Pitti-Ferrandi (François, Bonacorso, Charles, Dominique), né le 16 novembre 1876 à Bastia (Corse), décédé le 29 avril 1955 à Bastia.

Sénateur de la Corse de 1939 à 1945.


Né le 16 novembre 1876 d’une vieille famille corse, François Pitti-Ferrandi fit ses études de médecine à la faculté d’Aix-en-Provence.  Dès l’obtention de son doctorat, il entra dans les services de l’hygiène et contribua efficacement à l’essor de la politique d’hygiène sociale en France.


Ayant pris sa retraite avec le grade d’inspecteur départemental de l’hygiène, il mit alors son expérience au service de ses compatriotes et fut élu conseiller d’arrondissement de Pietra-di-Verde, le 10 octobre 1937.

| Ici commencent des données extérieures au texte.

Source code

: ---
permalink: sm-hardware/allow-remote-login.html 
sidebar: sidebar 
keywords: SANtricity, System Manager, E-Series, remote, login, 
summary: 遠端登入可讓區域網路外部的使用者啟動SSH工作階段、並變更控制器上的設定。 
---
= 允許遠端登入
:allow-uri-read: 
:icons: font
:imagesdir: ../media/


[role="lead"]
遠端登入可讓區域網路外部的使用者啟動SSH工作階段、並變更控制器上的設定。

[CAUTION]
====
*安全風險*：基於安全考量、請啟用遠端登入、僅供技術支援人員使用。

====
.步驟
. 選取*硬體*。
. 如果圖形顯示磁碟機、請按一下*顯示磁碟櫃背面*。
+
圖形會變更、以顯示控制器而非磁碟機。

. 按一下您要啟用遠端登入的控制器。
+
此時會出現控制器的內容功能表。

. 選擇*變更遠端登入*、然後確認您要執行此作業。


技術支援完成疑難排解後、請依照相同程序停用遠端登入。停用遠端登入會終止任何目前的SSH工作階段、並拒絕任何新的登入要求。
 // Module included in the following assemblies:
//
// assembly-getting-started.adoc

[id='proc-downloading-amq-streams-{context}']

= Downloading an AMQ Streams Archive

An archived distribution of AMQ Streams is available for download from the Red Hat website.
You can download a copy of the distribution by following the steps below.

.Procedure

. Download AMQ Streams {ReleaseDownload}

L’année suivante il devait, dans son île natale, solliciter avec succès les suffrages des électeurs sénatoriaux lors du renouvellement partiel du  23 octobre 1938.  Candidat de la liste du parti républicain, il obtint dès le premier tour 433 suffrages sur 811 votants.


Son séjour au Palais du Luxembourg fut de très courte durée et la déclaration de guerre, puis la défaite, ne lui permirent pas de donner sa pleine mesure au sein de la Haute Assemblée.  Admis le 11 janvier 1939, il fit partie pendant la durée de son mandat électif des commissions de la législation civile et criminelle et des travaux publics; il n’appartint aux commissions de la marine et des comptes définitifs que pendant les premiers mois de 1940.

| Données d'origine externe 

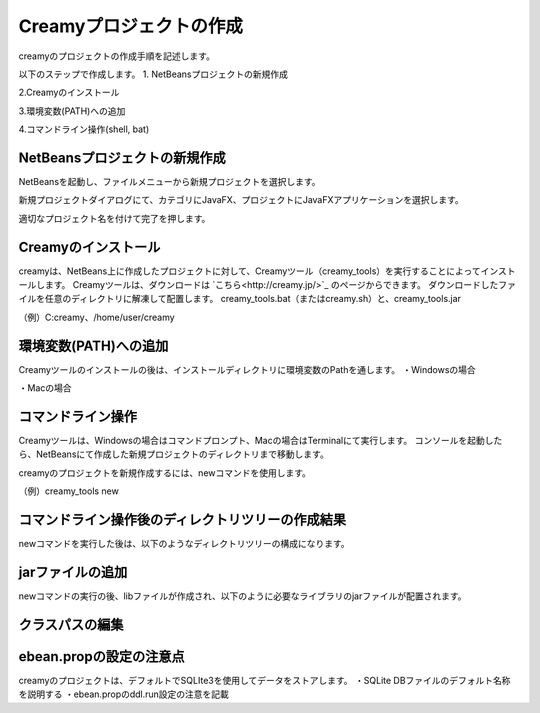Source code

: =============================================
Creamyプロジェクトの作成
=============================================
creamyのプロジェクトの作成手順を記述します。

以下のステップで作成します。
1. NetBeansプロジェクトの新規作成

2.Creamyのインストール

3.環境変数(PATH)への追加

4.コマンドライン操作(shell, bat)

NetBeansプロジェクトの新規作成
=============================================
NetBeansを起動し、ファイルメニューから新規プロジェクトを選択します。

新規プロジェクトダイアログにて、カテゴリにJavaFX、プロジェクトにJavaFXアプリケーションを選択します。

適切なプロジェクト名を付けて完了を押します。


Creamyのインストール
=============================================
creamyは、NetBeans上に作成したプロジェクトに対して、Creamyツール（creamy_tools）を実行することによってインストールします。
Creamyツールは、ダウンロードは `こちら<http://creamy.jp/>`_ のページからできます。
ダウンロードしたファイルを任意のディレクトリに解凍して配置します。
creamy_tools.bat（またはcreamy.sh）と、creamy_tools.jar

（例）C:\creamy、/home/user/creamy


環境変数(PATH)への追加
=============================================
Creamyツールのインストールの後は、インストールディレクトリに環境変数のPathを通します。
・Windowsの場合

・Macの場合


コマンドライン操作
=============================================
Creamyツールは、Windowsの場合はコマンドプロンプト、Macの場合はTerminalにて実行します。
コンソールを起動したら、NetBeansにて作成した新規プロジェクトのディレクトリまで移動します。

creamyのプロジェクトを新規作成するには、newコマンドを使用します。

（例）creamy_tools new


コマンドライン操作後のディレクトリツリーの作成結果
=============================================
newコマンドを実行した後は、以下のようなディレクトリツリーの構成になります。


jarファイルの追加
=============================================
newコマンドの実行の後、libファイルが作成され、以下のように必要なライブラリのjarファイルが配置されます。


クラスパスの編集
=============================================



ebean.propの設定の注意点
=============================================
creamyのプロジェクトは、デフォルトでSQLIte3を使用してデータをストアします。
・SQLite DBファイルのデフォルト名称を説明する
・ebean.propのddl.run設定の注意を記載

Depuis la fin du 19è siècle et jusqu’aux années 40 du 20è, le siège de conseiller général du canton de Verde a été détenu par Charles Pitti-Ferrandi, frère du docteur.  Après la deuxième guerre mondiale, un autre représentant de la famille, Marc Pitti-Ferrandi, neveu du docteur, fut conseiller général du canton jusqu’en 1955.


D’autres descendants des Pitti-Ferrandi de Pietra sont actuellement hauts fonctionnaires, universitaires, médecins ou juristes, mais ils n’ont plus de liens avec notre village, berceau de leur famille.